American I'm not so sure about. They have to increase the amount of seats they have to sell, which involves more pilots, more planes, and most of all more business class seats. I'll take a pass - they seem to cancel my flights too much!

Munson talks energy stocks on CNBC's 3 Stock Lunch

This is less about energy stocks or individual stocks in general - and more about how analysts come up with their top picks for the new year, or what is known as their high conviction bets. My lesson here is that you have to read the actual report, not the short summary at the top to understand exactly what these Wall Street people are assuming to get their price targets. Yes, price targets matter.

For instance the first company had a conviction buy based on the idea that OPEC would really bump up capital expenditures next year. Well, I hope so because oil firms here are not reinvesting like the past. This is a big IF for a stock that has pretty much mirrored the more diversified energy sector ETFs.

Then the second company I talked about the price target on a stock trading at a nose-bleed 70x on 2023 earnings was only 10% higher. 10% higher for the risk of owning an individual stock? Hmmm.

The last one is more a craps shoot. Come on, if you are going to dip your toe into an individual stock, at least have some upside to taking the risk - but be aware that the huge upside was based on government permits, big increases to lithium prices and continued demand for EVs.
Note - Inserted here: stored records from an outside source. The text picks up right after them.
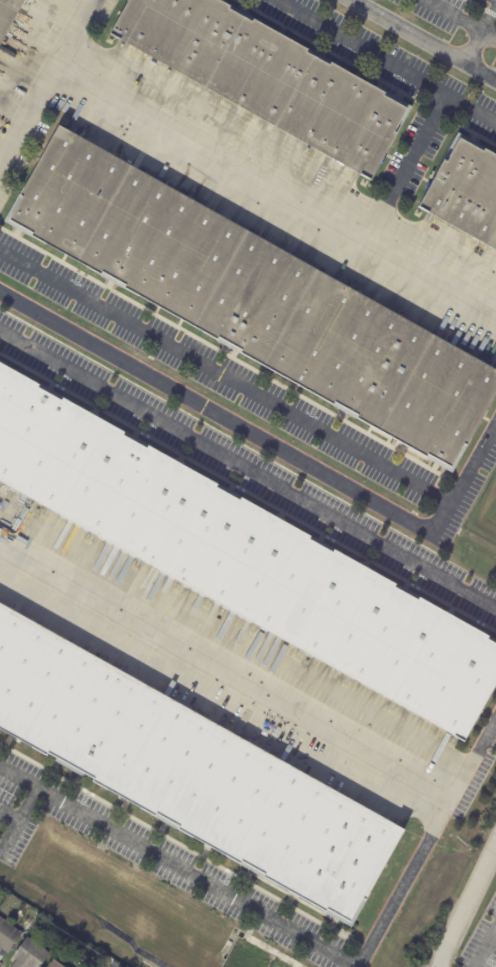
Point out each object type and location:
building: (8, 15)
road: (461, 19)
road: (481, 37)
road: (424, 40)
road: (385, 62)
building: (266, 77)
road: (45, 84)
road: (422, 147)
road: (275, 187)
building: (464, 195)
building: (255, 299)
road: (226, 378)
road: (271, 444)
road: (247, 470)
building: (244, 559)
road: (227, 676)
building: (188, 775)
road: (20, 811)
road: (429, 845)
road: (177, 866)
road: (466, 905)
building: (8, 935)
road: (484, 945)
building: (30, 954)
building: (55, 964)

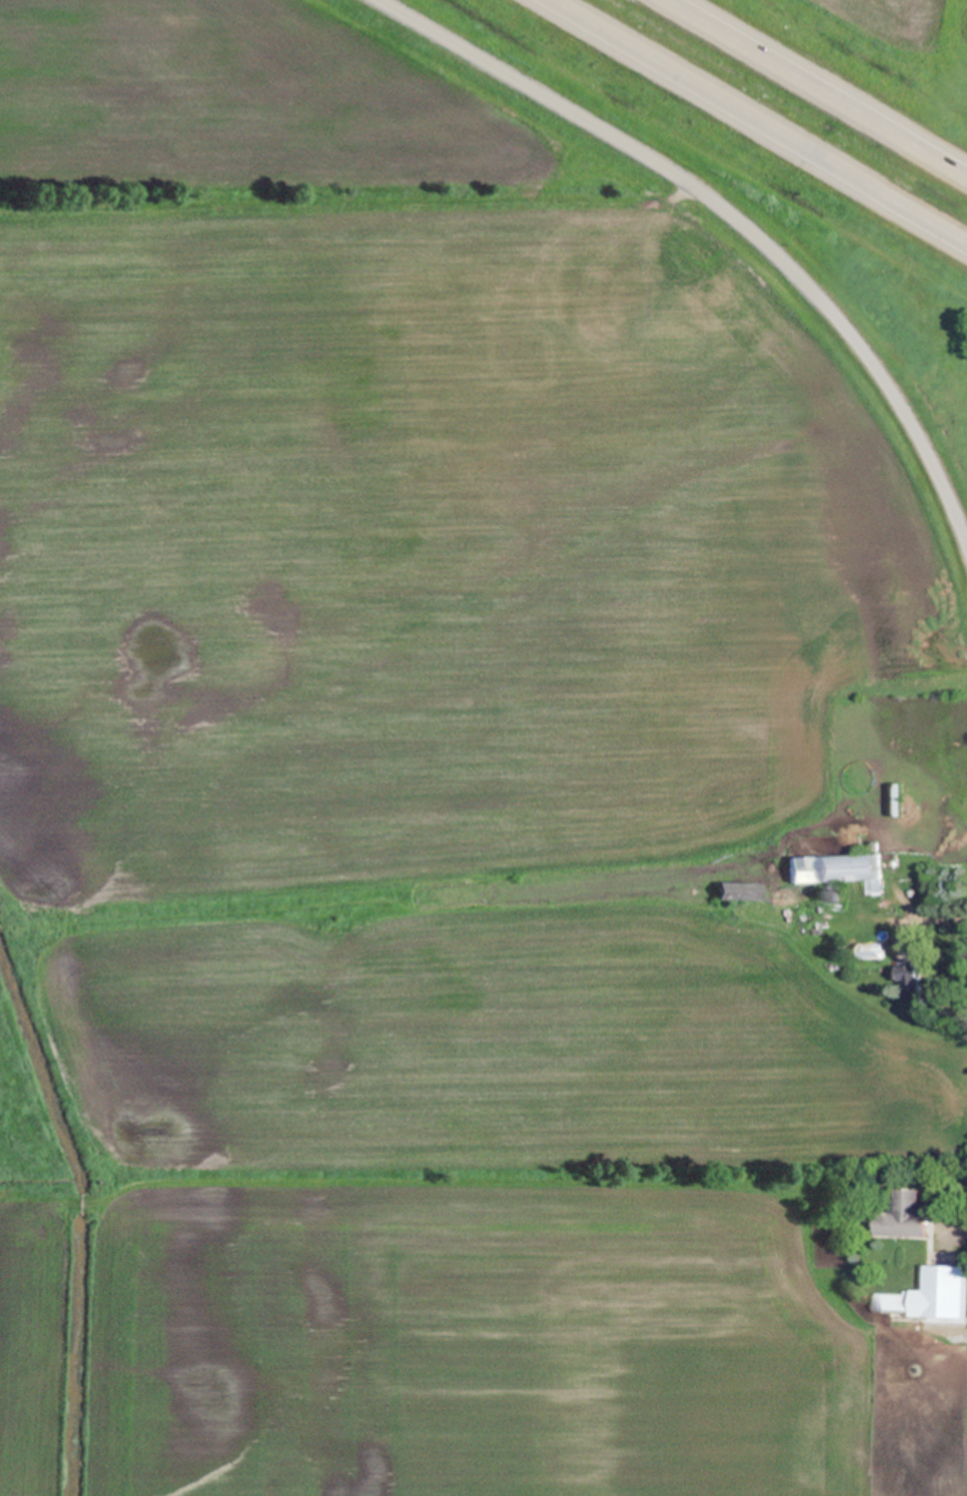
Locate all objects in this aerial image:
road: (816, 88)
road: (759, 121)
road: (731, 215)
building: (898, 799)
building: (839, 867)
building: (739, 890)
building: (821, 895)
road: (929, 920)
building: (1, 925)
building: (873, 950)
building: (913, 978)
building: (822, 1201)
building: (885, 1202)
building: (905, 1213)
building: (946, 1290)
building: (895, 1303)

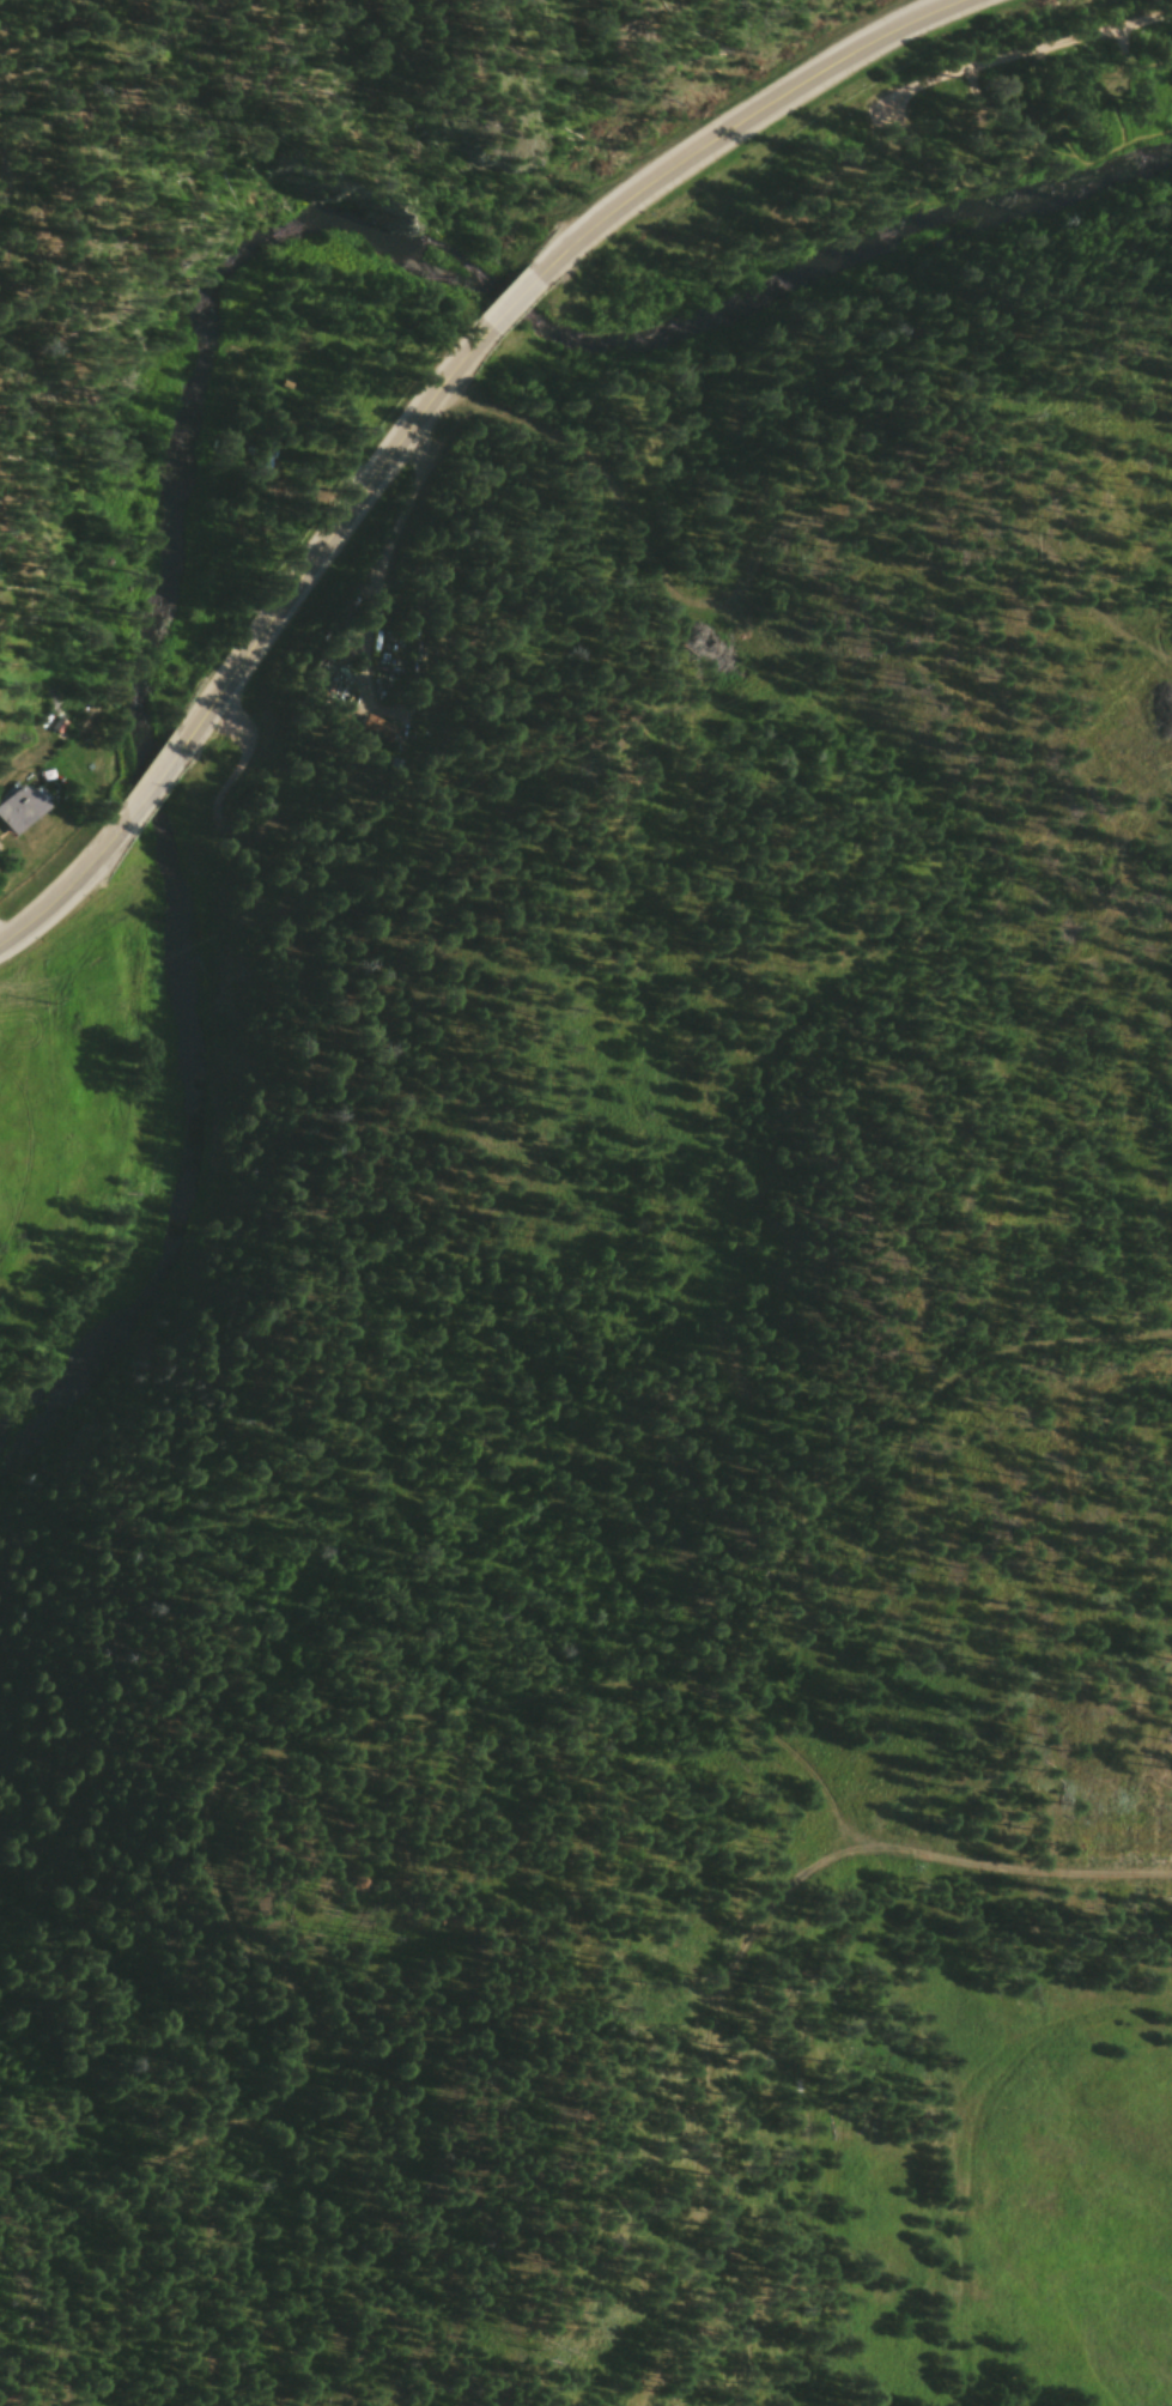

There is nothing wrong with individual stocks or taking risk, or even speculating, just know than when you invest in something based on somebody else's work, know their assumptions.

Lee Munson Talks Big Picture with Maria Bartiromo on Fox Business

What a great time!

I got to talk big picture and share my trading thoughts. Here is the bottom line: we are still in a bear market. I've been able to buy asset classes at good prices this fall after taking some money off the table back in August - but ask yourself, do you really think the Fed is going to let the market trade significantly higher ahead of inflation over 7%...5%...4%?

If you are super overweight stocks right now, you may want to consider taking some exposure off and get back to just overweight. With tax loss harvesting coming into play next month, a December Fed meeting, and earnings just starting to cave in, we could see some type of replay of December 2018. Meaning, lots of volatility.

Think about it - every growth player out there is hoping for a fast pivot back to cheap money - I'm looking for the Fed to do what they say they are going to do - finish off the hikes over the next few months then pause until inflation comes down, not cut just so your money losing tech stocks can trade higher.

As for bonds - I'm simply staying shorter term for now. Why step into a complex, risky environment?